Tuesday, 5 February 2019


Dolphin Square

One of our stops on a recent guided walk around Pimlico was at a large, neo-Georgian apartment complex on Grosvenor Road. This grand-looking block of flats dominating the riverbank turns out to have quite a colourful history - well worth writing a few words about!

Prior to the late 18th century this whole area of Westminster was occupied by market gardens. These days it is a very desirable residential district. Dolphin Square, a block of private flats dating from 1935-7, was built on the site of the former works of the developer Thomas Cubitt. Set up in 1839 and using the latest steam-driven technology, this vast factory produced the joinery, glass, plasterwork, steel and marble needed for the construction of the new district of Pimlico.


On Cubitt’s death in the 1850s, the works were leased to the War Department and became an army clothing depot. In 1933, the leasehold reverted to the Duke of Westminster, and three years later, in November 1936, the current building (the work of architect Richard Costain) opened.

Whereas previous city blocks had been built for the very rich (e.g. in Kensington) or the very poor (the Peabody houses that replaced Victorian slums), Dolphin Square was conceived as a “high-class” residential complex of dwellings for the professional classes – relatively modest in size, but with a full range of services. This was a time in which apartment buildings in Britain were sufficiently unusual that some people dubbed them “French flats.

 In a promotional booklet the development was described as “a city of 1,250 flats, each enjoying at the same time most of the advantages of the separate house and the big communal dwelling place.” At the time it was built it was the largest block of flats in Europe, built on a 7.5-acre site.

The accommodation consists of 13 blocks (or “houses”), each named after a famous navigator or admiral, grouped round an internal courtyard. When it opened, it had flats varying in size from one-bedroom suites to larger ones with five bedrooms, a maid’s room and three bathrooms. On-site facilities for residents included shops, sports facilities, a beauty parlour, launderette, a children’s centre and nursery, a library and an underground car park for up to 300 cars. The planned riverside wharf, which included a cafĂ©, marina and a terraced garden with steps leading from Grosvenor Road down to a private jetty by the Thames, was never realised.



Innovations included the provision of its own water supply from four boreholes, from which water was pumped to reservoirs in the gardens and tanks on the roof.



The proximity of Dolphin Square to the Palace of Westminster and the headquarters of both MI5 and MI6 has always made it a desirable address for politicians, peers, civil servants and intelligence agency staff.
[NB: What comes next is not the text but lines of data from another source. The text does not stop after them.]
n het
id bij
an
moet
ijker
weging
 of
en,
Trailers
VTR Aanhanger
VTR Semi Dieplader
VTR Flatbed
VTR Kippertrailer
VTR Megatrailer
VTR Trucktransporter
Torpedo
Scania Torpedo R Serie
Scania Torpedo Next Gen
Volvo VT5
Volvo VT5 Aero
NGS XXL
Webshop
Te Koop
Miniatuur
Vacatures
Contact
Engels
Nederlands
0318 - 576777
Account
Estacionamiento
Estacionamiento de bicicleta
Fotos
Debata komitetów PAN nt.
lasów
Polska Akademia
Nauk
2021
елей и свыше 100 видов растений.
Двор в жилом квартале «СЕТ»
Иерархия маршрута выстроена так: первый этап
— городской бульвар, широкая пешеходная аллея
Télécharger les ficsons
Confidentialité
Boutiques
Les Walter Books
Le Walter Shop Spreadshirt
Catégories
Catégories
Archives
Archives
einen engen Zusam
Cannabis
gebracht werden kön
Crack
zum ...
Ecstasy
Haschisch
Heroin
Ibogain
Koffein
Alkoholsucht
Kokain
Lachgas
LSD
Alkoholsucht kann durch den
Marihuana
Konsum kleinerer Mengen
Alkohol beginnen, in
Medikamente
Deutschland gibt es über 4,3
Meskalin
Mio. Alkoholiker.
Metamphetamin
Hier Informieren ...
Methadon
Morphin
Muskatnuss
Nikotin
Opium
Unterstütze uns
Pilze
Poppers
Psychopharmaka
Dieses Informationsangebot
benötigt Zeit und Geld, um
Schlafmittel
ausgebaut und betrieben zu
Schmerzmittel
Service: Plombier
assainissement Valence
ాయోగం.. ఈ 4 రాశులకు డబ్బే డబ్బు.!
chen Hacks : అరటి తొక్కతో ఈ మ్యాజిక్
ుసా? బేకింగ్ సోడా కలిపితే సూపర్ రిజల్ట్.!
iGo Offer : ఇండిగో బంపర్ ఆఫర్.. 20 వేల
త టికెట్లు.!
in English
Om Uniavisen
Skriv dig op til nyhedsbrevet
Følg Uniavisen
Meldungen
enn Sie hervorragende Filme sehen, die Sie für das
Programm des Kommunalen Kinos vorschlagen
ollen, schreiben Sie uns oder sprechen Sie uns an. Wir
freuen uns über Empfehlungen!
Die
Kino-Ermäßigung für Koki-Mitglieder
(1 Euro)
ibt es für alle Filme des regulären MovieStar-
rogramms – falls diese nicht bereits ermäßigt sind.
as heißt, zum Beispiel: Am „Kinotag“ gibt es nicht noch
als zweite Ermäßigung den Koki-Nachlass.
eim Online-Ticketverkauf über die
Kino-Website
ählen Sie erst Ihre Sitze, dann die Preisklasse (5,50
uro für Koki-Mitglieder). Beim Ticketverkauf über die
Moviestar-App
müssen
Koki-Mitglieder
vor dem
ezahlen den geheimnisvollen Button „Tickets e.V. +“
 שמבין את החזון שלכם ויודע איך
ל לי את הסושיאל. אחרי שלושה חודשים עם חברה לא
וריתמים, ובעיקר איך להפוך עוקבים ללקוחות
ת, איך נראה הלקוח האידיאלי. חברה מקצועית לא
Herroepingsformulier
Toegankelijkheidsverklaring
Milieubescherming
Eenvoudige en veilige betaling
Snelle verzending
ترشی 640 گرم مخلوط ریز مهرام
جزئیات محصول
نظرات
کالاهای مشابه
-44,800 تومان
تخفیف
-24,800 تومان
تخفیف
At one time it was home to more than 70 MPs and at least 10 Lords.  Famous residents include: Harold Wilson, David Steel, Bud Flanagan, the actor Peter Finch, Princess Anne… not forgetting, of course, Christine Keeler and Mandy Rice-Davies. In 1940 Oswald Mosley and his wife were taken for internment from their flat in Dolphin Square.


The complex suffered much damage during the war with the area being bombed no fewer than 18 times, but was still used for various purposes. Grenville House became the headquarters of de Gaulle’s Free French, the garage used as an ambulance depot, and the gymnasium became a hospital. Between 1924 and 1946, Number 308 Hood House was used by the MI5 section responsible for infiltrating agents into potentially subversive groups.

The Dolphin Square estate today is still much sought-after. Facilities today include a bar, brasserie, gymnasium and shopping arcade with a launderette and car park in the basement, and a tennis court and croquet lawn overlooking the river. In recent years it achieved notoriety when police investigations were opened into alleged child abuse at the flats involving prominent MPs, but witnesses were discredited and in the end no charges were brought.

In 1990 the site was designated as the Dolphin Square Conservation Area in recognition of its historical significance as an early attempt at providing high density housing. The 3.5 acres of communal gardens are very much as they were at the time of construction in 1935 and are (unlike the flats) Grade II-listed. Features include a central pool with a bronze sculpture of dolphins and a raised “Spanish Garden”.